Os tratamentos iniciaram-se a 13 de Outubro de 2013, mas Barbara não correspondia ao medicamento. As doses que lhe eram administradas provocavam-lhe quistos. Tiveram de interromper este tratamento, e iniciar outro em Março de 2014. Na segunda tentativa, o mesmo problema. “Nessa altura, pensámos ir para o privado, mas o padrinho do Fábio disse que havia uma maior probabilidade de conseguir engravidar no público, que só era preciso mudar o protocolo”, conta Bárbara. Lá diz o povo que não há um sem dois, nem dois sem três, e que à terceira é de vez. Assim foi.
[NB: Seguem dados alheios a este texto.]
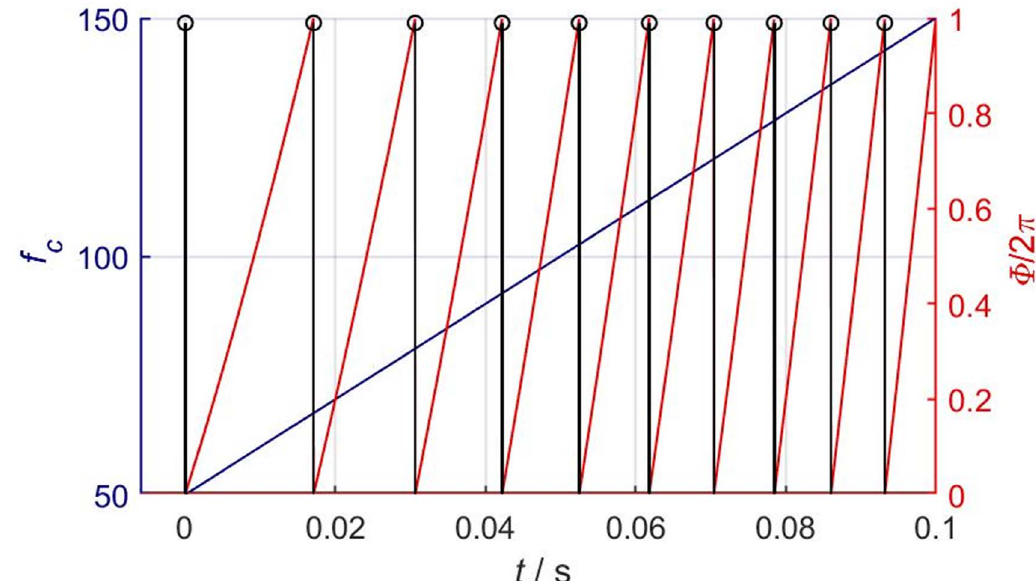
Figure 1. Principle of strobe-point generation: The fundamental frequency estimate of a periodic signal is assumed to increase linearly from 50 Hz to 150 Hz in the time interval 0 – 100 ms (blue curve, left scale). The corresponding phase function according to (2) is normalized by 2 p and taken modulo 1 (red curve, right scale). Whenever the phase wraps, a strobe point is set (indicated by black bars with circles on top). The time span between subsequent strobe points indicates the stabilized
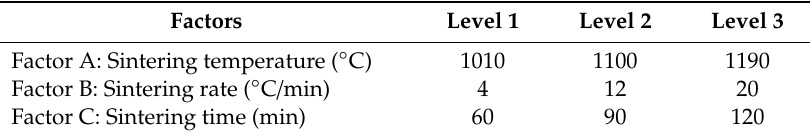
Table 8. Experimental factors with each level [14].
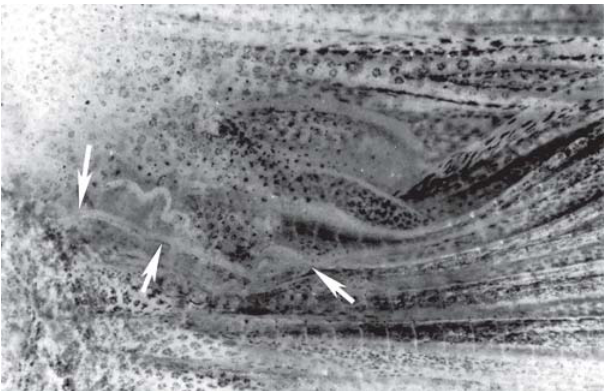
Fig. 72. Mimagoniates rheocharis , adult male, USNM 279879, 49.0 mm SL; central basal region of caudal-fin and adjacent caudal peduncle, lateral view, left side, anterior at left. Arrow at left indicates anterior intake region of pump chamber; middle arrow indicates region of lateral slit with ray half of principal caudal ray 11 just dorsal to arrow tip; arrow at right points to opening of posterior exhaust vent of pump chamber. Modified from Menezes & Weitzman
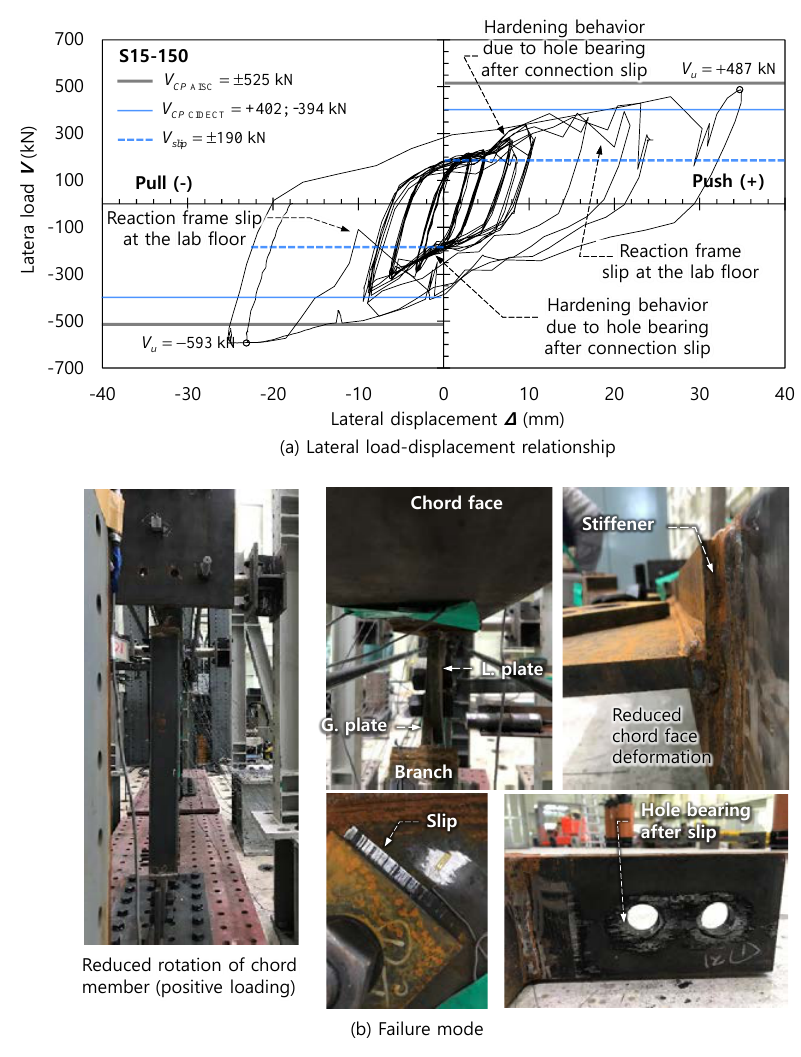
10 of 18 Figure 6. Test results of unstiffened plate-to-RHS connection: N00-150: ( a ) Lateral load-displacement relationship; ( b ) Failure mode. Figure 7 shows the test results of the stiffened specimen S15-150. For S15-150, out-of-plane rotation and torsional effects were greatly reduced. As shown in Figure 7a, after robust initial elastic behavior, the stiffness decreased due to slip at the bolted joint of branch members at the load level of about V = ±200 kN; however, the strength and stiffness began to increase again, as the bolt was in contact with the hole edge and bearing action was activated. The maximum load in the positive direction, V u = +487 kN, was less than that in the negative direction, V u = − 593 kN, due to torsional effects during the push in the positive direction. Note that, during the pull in the negative direction, S15-150 was not fully tested until its ultimate limit state due to the loading limit of the actuator (i.e., 650 kN). At the load level of V = ±400 kN, the load was sharply reduced as the reaction frame slipped on the floor; however, the load was recovered soon after. As shown in Figure 7b, the deformations of the connecting chord face ( t = 4.5 mm and b / t = 33.3) and longitudinal plate ( t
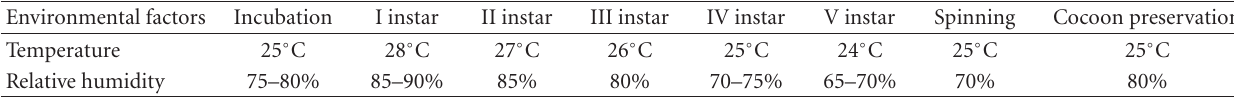
Table 1: Optimum temperature and humidity requirements of silkworm during various stages.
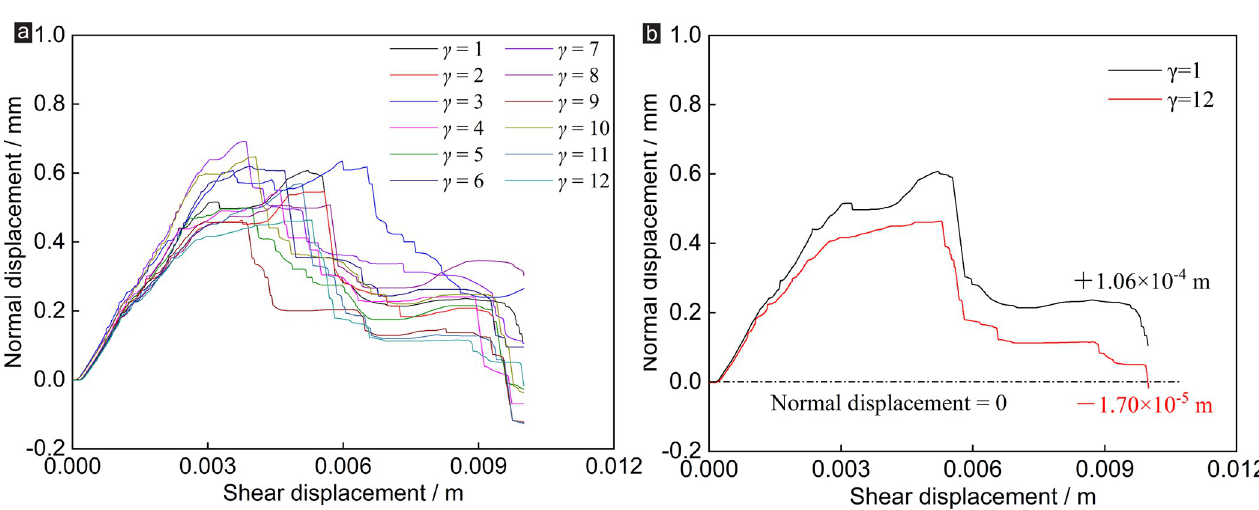
Fig 6. Effect of γ on normal displacement of rock joints under CNS conditions: (a) normal displacement vs. shear displacement, (b) normal displacement vs. shear displacement of γ = 1 and γ = 12.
Bárbara iniciou novo tratamento em Setembro do mesmo ano e conseguiu engravidar através do método da microinjecção.
Nos primeiros quatro meses enjoou muito. “O cheiro dele (Fábio) irritava-me. O Fábio tinha que pôr o perfume no carro, não conseguia mesmo.” Teve duas perdas de sangue mas, de resto, foi uma gravidez muito tranquila. Aos sete meses e duas semanas, Bárbara começou a perder liquido, foi de imediato para o hospital. “Diziam que o menino tinha de estar dentro da barriga pelo menos até às 34 semanas mas, na minha cabeça, ele estava em sofrimento.”
O Lourenço nasceu no dia 4 de Maio de 2014. Como era muito pequeno, teve de ir para a incubadora durante uma semana até completar as 35. “Quando ele nasceu, foi um respirar de alívio. Passar por aquilo tudo e agora tê-lo aqui, é algo que não se explica. Para mim, o pior dia foi quando tive alta. Tive de vir para casa e o Lourenço ficou lá mais uns dias. Vir embora sem a barriga e sem ele, foi um vazio enorme.”
“Cheguei a dizer muitas vezes à Barbara que ela não era obrigada a passar por isto tudo, o problema era meu e custava-me muito vê-la sofrer com as dores. Mas ainda bem que conseguimos! Ele é a nossa alegria, é mesmo real.” Fábio está feliz.
Trabalho realizado no âmbito da unidade curricular “Técnicas Redactoriais”, no ano letivo 2014-2015, na Universidade Autónoma de Lisboa.